La demande de prêts de la part des entreprises risque aussi de pâtir du déclin des achats de biens, des surplus d’inventaires et de la rechute des cours des ressources naturelles, ajoute-t-il. Ce portrait se reflète d’ailleurs dans l’indice bancaire des contrats de protection financière de cinq ans (credit default swaps), dont l’objectif est de protéger l’acheteur du risque de défaillance. Il s’approche du niveau qu’il avait atteint au pire des peurs pandémiques en 2020 et lors des turbulences de 2007, 2011 et 2016.
Le stratège n’est pas encore prêt à sauter dans l’arène bancaire parce que l’évaluation des titres se comprime encore plus pendant les récessions. Il maintient donc la répartition neutre qu’il accordait au secteur dans son portefeuille.

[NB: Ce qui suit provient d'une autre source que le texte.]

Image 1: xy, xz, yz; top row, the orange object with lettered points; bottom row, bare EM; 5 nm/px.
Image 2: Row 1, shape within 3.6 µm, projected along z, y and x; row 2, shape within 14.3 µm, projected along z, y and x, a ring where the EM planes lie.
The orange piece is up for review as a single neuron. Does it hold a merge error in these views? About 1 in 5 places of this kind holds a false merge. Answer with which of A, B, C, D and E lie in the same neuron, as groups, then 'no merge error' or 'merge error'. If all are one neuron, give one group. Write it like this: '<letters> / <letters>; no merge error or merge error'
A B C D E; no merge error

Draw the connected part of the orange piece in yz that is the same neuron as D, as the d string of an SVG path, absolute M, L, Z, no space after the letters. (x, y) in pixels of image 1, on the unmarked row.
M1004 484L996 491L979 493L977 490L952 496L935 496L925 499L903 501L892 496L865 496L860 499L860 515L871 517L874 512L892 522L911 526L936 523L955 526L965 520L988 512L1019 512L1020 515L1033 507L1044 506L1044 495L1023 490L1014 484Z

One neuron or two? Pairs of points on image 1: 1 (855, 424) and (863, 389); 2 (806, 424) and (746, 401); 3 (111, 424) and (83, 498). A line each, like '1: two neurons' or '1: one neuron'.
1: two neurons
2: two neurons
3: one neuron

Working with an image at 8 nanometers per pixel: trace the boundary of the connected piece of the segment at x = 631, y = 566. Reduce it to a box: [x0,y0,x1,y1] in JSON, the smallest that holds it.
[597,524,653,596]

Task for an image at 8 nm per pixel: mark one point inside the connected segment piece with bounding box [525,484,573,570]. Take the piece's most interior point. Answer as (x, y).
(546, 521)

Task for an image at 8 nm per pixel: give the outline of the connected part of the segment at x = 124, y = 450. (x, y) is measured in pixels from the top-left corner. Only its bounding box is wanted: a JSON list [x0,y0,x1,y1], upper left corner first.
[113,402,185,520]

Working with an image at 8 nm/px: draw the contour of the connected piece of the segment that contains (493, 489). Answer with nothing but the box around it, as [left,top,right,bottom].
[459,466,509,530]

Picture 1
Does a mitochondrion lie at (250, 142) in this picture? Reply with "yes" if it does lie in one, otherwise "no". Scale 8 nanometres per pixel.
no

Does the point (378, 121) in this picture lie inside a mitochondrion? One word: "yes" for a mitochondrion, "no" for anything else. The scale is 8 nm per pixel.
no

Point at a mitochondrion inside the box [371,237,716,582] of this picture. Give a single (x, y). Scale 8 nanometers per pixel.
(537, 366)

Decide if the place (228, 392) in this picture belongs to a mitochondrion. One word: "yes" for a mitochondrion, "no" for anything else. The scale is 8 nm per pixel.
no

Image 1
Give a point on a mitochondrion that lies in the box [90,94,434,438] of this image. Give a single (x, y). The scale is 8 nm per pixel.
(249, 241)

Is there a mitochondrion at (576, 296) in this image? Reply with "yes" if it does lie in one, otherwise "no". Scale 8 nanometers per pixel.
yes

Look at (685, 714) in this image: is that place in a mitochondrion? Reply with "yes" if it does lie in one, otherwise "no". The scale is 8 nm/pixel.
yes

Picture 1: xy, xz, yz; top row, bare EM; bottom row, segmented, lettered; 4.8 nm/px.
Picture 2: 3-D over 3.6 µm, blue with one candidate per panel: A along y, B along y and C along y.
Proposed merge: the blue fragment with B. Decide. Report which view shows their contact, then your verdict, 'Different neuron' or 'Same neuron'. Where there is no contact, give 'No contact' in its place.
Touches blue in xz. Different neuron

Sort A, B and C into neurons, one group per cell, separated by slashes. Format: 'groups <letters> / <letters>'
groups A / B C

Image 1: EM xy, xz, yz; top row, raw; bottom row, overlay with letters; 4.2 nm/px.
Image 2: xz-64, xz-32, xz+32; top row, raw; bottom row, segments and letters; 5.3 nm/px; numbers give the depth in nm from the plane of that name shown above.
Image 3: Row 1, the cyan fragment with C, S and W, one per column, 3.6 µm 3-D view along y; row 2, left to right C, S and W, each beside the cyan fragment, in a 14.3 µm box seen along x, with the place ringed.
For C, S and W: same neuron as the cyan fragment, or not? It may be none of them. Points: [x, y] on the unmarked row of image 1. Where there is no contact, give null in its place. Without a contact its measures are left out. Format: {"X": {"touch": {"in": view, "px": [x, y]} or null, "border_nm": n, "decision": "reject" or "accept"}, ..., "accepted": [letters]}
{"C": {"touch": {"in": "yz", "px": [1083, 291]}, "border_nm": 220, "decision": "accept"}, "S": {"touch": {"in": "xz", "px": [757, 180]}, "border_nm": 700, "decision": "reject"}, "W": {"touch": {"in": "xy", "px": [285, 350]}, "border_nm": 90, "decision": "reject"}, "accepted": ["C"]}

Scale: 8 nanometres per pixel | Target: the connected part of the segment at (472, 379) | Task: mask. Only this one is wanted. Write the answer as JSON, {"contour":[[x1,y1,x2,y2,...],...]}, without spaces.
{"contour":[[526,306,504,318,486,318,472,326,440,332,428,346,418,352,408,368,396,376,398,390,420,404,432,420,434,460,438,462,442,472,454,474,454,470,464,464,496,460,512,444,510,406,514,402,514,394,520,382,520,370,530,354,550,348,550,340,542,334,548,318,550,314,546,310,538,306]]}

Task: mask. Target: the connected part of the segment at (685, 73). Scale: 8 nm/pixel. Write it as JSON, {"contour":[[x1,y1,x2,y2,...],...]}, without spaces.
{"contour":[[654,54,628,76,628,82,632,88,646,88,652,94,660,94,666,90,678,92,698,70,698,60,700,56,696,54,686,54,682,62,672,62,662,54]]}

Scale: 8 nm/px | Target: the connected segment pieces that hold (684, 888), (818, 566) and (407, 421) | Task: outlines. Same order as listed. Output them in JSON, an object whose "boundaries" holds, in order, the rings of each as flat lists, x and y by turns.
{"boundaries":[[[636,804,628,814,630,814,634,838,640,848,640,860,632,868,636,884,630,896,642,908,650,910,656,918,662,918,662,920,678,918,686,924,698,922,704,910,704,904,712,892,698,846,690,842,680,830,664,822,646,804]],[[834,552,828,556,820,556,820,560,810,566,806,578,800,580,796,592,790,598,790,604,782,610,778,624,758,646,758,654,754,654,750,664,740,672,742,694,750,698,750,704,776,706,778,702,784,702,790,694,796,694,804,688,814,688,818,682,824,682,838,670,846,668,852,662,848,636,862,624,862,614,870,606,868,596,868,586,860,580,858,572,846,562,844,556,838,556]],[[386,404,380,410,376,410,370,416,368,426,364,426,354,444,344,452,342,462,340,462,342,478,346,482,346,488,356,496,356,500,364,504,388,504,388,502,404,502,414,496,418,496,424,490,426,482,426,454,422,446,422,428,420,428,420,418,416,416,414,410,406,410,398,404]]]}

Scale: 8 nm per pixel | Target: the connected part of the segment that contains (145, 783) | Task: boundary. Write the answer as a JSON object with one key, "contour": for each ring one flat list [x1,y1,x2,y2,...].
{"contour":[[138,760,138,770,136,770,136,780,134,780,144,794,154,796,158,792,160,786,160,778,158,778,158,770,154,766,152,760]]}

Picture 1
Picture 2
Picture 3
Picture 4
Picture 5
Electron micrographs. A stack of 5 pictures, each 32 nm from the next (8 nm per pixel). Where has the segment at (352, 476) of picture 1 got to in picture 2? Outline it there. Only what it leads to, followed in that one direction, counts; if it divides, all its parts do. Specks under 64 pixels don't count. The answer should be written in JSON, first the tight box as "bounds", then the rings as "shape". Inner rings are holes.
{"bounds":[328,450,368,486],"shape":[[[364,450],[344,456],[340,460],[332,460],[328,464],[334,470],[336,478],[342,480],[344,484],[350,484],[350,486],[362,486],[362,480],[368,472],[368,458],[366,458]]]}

La même réflexion s’applique aux banques canadiennes. Leurs titres s’échangent encore à un multiple de 9 fois les bénéfices et de 1,6 fois la valeur comptable. En récession, ces mesures d’évaluation tombent respectivement à 7 fois les bénéfices et à 1 fois la valeur comptable, précise le financier. «Nous attendons que les titres deviennent encore moins chers ou que les analystes abaissent leurs prévisions encore trop élevées de bénéfices pour les douze prochains mois avant de revenir aux banques canadiennes», avait-il évoqué dans son document de stratégie publié pour la rentrée de septembre.
Les analystes prévoient encore une hausse de 4,9 % des profits des banques canadiennes dans 12 mois. Cette prévision devra au minimum basculer dans le rouge, selon lui.
Pour leur part, dans une note récente, trois analystes de BofA Global Research sont étonnés de la confiance manifestée par les hauts dirigeants des banques canadiennes lors d’une conférence. Ils minimisent l’effet de la hausse des taux sur les emprunteurs hypothécaires. La Banque Royale (RY, 128,15$) s’y est décrit comme une forteresse bien capitalisée, disciplinée et flexible pour faire face à la conjoncture.
Les prix des maisons au Canada sont encore 42 % plus élevés qu’avant la pandémie et une dépréciation de 35 % ramènerait ces prix au niveau de 2019, font-ils valoir. Quant aux prêts aux entreprises, les banquiers canadiens s’attendent encore à ce que la demande ralentisse au lieu de diminuer.
Les analystes de ce courtier ne se prononcent pas sur l’ensemble des banques canadiennes, mais ils laissent entendre que cette confiance semble détachée de la réalité.